Réalisé par l’Allemand Marc Forster, « QUANTUM OF SOLACE » présente d’emblée deux singularités dans l’univers des 007. D’abord, c’est la suite directe de « CASINO ROYALE » tourné deux ans plus tôt et ensuite c’est, à 106 minutes, probablement le plus court des films de la franchise.QUANTUM

Le film a beau être distrayant, il marche trop ostensiblement dans les travées du premier Bond de Daniel Craig. De la poursuite acrobatique du début à la psychologie légèrement plus fouillée que d’habitude, c’est un nouveau style que les auteurs s’efforcent de consolider. Évidemment, c’est maintenant un peu éventé et trop systématique. Les morceaux de bravoure – poursuite à pied, en voiture, en avion ou en bateau – surviennent avec une régularité de métronome, tout comme les affrontements à mains nues assez sanglants. Mais comme le disent certaines affiches de films d’action : « Cette fois, c’est personnel ! » et 007 n’a qu’une obsession, venger l’amour de sa vie, Eva Green, dont on parle énormément dans ce n°2, sans jamais la revoir, même en flash-back. Olga Kurylenko ne fait pas vraiment le poids, même si elle s’acquitte fort bien de son personnage également hanté par la vengeance. Gemma Arterton est plus originale dans un rôle hélas, bien trop bref. On retrouve Judi Dench en « M » au comportement ambigu, Jeffrey Wright en collègue de la CIA et Giancarlo Giannini dans son rôle d’espion à facettes multiples.
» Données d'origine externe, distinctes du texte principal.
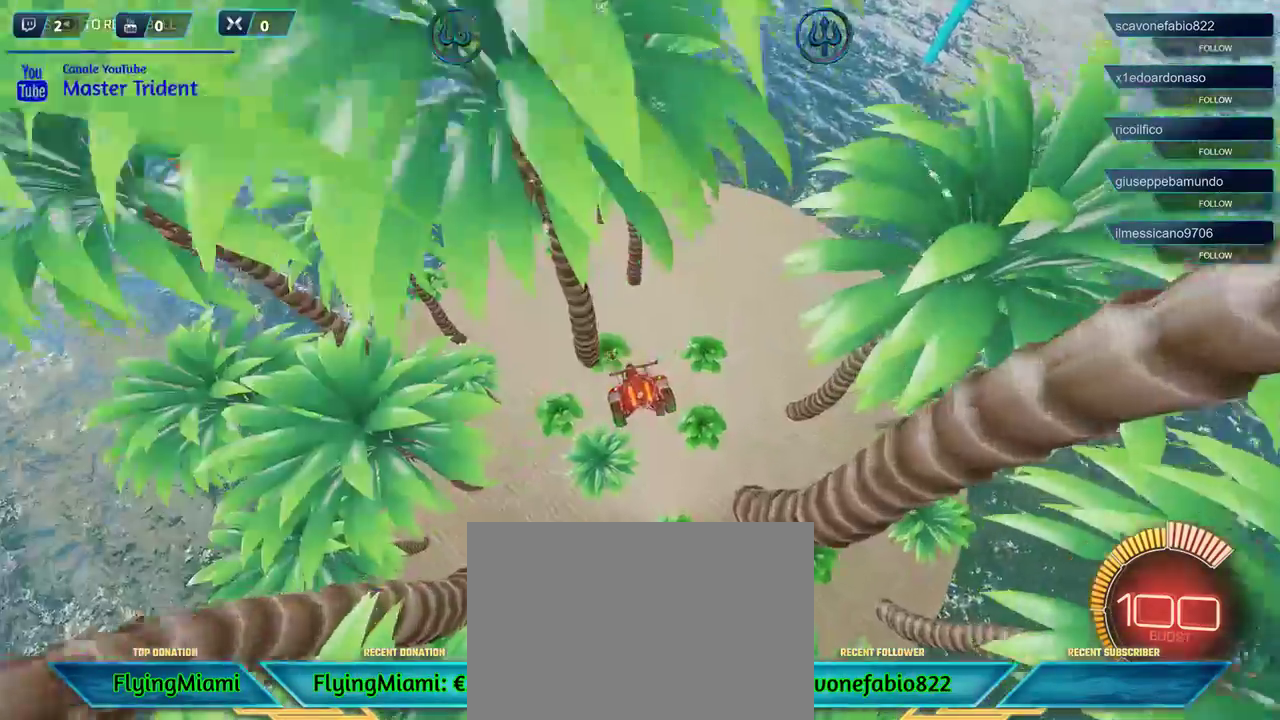
{"buttons": [], "left_stick": "center", "right_stick": "center", "events": [[167, "left_stick", "down-right"], [333, "left_stick", "center"]]}
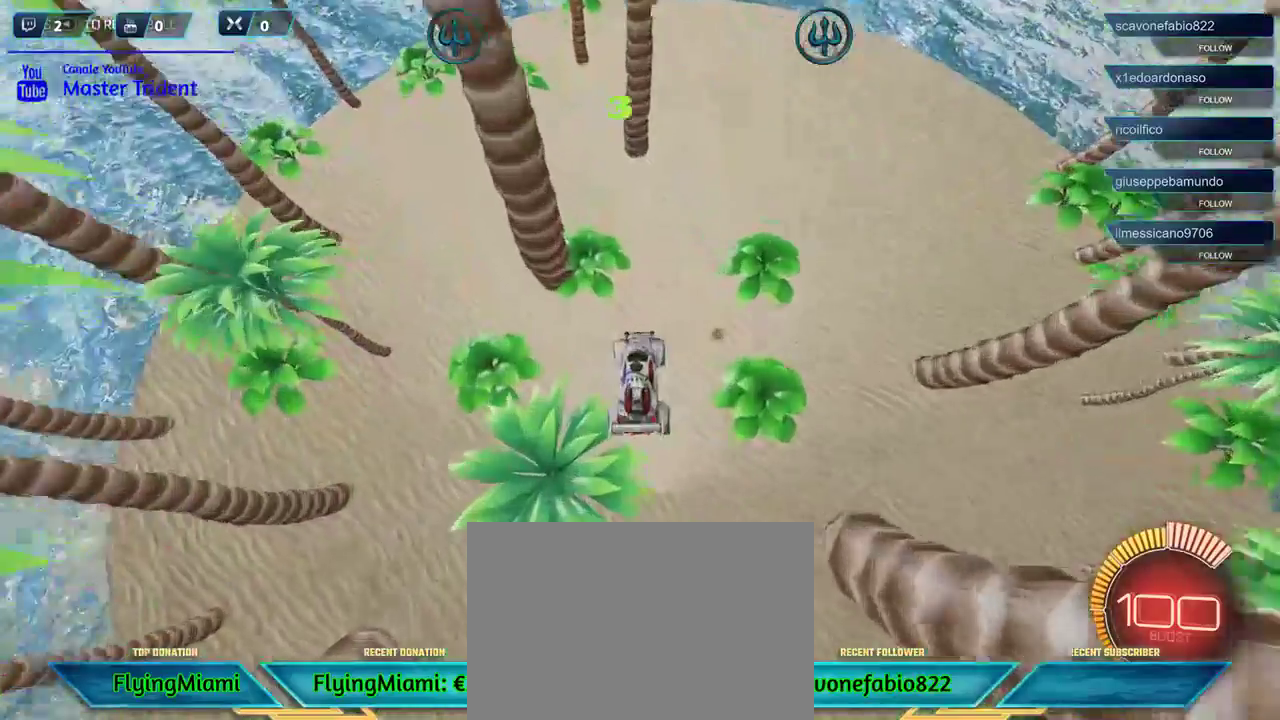
{"buttons": ["R1"], "left_stick": "center", "right_stick": "center", "events": [[133, "left_stick", "up-right"], [300, "left_stick", "center"], [467, "R1", "down"]]}
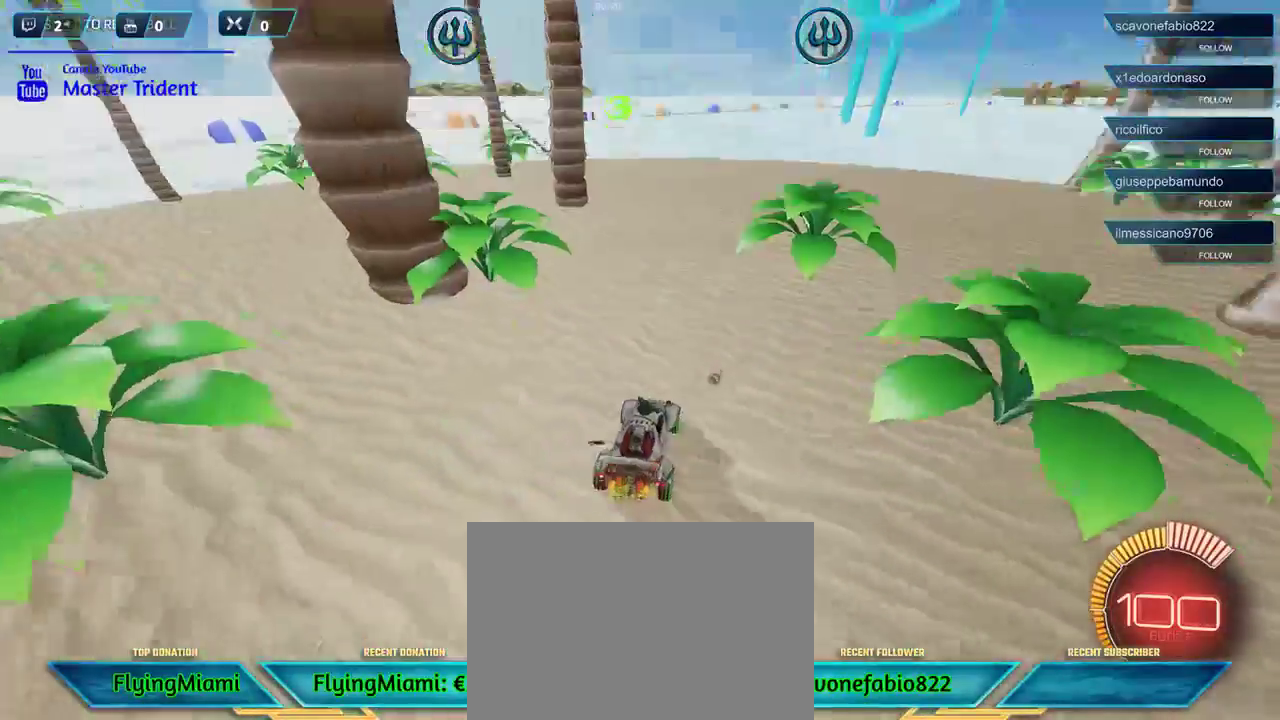
{"buttons": ["R1"], "left_stick": "right", "right_stick": "center", "events": [[417, "left_stick", "right"]]}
Mathieu Amalric est un « villain » quelque peu déconcertant et le voir se bastonner à coups de hache avec James Bond a quelque chose de surréaliste.

Moins riche au niveau du scénario, globalement dépourvu d’émotion (le peu qu’il y a semble forcé pour tenter d’égaler « CASINO ROYALE »), bien rythmé mais laissant assez extérieur, « QUANTUM OF SOLACE » a les défauts d’une sequel. Mais Craig est vraiment très bien !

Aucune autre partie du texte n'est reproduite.